═══ Trecho fornecido ═══

Fazer de forma verdadeira o que o título mentiroso "Observatório da Imprensa" vende (mas organizado, belo, conciso, no ponto -- vide algo como ThinkProgress por exemplo).
*(os barões brasileiros conseguiram o que a mídia privada venezuelana não conseguiu: freou o senso de união espontânea. Como pessoas sem comunicação e representação nas favelas e pontos rurais da Venezuela conseguiram se organizar, reunir, compartilhar pontos de vistas e dar apoio mútuo em força coletiva é ainda incompreensível. Mas é um modelo a se admirar e obter esperança).
Amigo Miguel, há uma explicação para isso: eleições 2010, a campanha contra os possíveis sucessores apoiados por Lula começou a tomar dimenções mais ferrenhas, é daqui pra pior.
Abraços.

═══ Conjunto de entradas ═══

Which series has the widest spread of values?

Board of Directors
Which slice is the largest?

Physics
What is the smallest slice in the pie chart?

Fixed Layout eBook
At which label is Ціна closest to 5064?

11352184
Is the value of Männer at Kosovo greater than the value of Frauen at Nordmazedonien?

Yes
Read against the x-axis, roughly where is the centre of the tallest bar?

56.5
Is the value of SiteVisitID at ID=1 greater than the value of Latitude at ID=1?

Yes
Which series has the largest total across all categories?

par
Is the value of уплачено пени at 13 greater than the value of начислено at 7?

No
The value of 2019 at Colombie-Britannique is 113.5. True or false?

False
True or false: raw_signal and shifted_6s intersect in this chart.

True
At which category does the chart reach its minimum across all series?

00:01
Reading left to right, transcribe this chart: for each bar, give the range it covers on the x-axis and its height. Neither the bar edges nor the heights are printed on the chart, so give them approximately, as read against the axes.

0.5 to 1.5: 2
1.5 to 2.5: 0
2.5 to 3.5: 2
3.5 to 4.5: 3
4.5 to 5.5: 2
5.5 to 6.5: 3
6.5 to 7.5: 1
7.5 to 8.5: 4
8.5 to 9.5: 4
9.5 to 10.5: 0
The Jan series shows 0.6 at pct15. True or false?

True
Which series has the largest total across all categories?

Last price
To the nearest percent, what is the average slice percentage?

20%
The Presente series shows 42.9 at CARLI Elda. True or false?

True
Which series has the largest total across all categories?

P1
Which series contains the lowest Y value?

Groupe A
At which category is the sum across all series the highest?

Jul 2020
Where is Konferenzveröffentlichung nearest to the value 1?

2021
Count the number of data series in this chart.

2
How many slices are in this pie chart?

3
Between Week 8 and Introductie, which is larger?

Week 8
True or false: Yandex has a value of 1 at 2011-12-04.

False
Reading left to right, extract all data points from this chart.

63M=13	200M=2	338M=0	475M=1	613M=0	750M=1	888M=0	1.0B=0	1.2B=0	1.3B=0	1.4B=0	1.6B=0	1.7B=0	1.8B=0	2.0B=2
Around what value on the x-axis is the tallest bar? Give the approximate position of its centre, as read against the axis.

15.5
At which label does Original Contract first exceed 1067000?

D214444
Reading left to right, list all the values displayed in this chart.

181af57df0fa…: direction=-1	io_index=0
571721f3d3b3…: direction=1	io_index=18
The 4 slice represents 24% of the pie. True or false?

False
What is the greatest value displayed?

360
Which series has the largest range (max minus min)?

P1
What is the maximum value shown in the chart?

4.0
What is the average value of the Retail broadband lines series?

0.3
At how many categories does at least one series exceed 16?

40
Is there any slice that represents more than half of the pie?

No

═══

**Ação necessária**: Dê seguimento ao trecho sobre a imprensa brasileira e as eleições de 2010, escrevendo a partir da última frase apresentada.

**Resposta**:
Outro aspecto que ainda não vi ninguém comentar é que a justiça italiana, especialmente na década de 1970, ficou conhecida internacionalmente por seus julgamentos políticos obscuros, veja-se o caso mais comentado do Antonio Negri e não me lembro quando mas o lance do assassinato do Pasolini.
Abraço,
Daniel.
Aliás,
só pra exemplificar, é interessante essa carta de Deleuze sobre o julgamento de Antonio Negri em 1979.
http://74.125.47.132/search?q=cache:CqmtXqTLahMJ:br.geocities.com/polis_contemp/carta_juizes.pdf+carta+deleuze+prisao+de+negri&hl=pt-BR&ct=clnk&cd=1&gl=br
Abraço,
Daniel.
Prezado Miguel,
Vc tem números da economia americana, especialmente do Varejo neste último trimestre do ano?, ouvi que o varejo caiu 2%, é verdade?
Ouvi, também que os bancos estão retomando o financiamento de imóveis.
Será que a crise é tudo isso?
Cada vez mais acredito, que existe sim uma crise. Isto é fato.
Mas que ela é ampliada nos nossos jornais, revistas, e emissoras de TV.
E como já foi dito, em outro comentário as eleições estão chegando, e eles não querem a continuidade deste governo.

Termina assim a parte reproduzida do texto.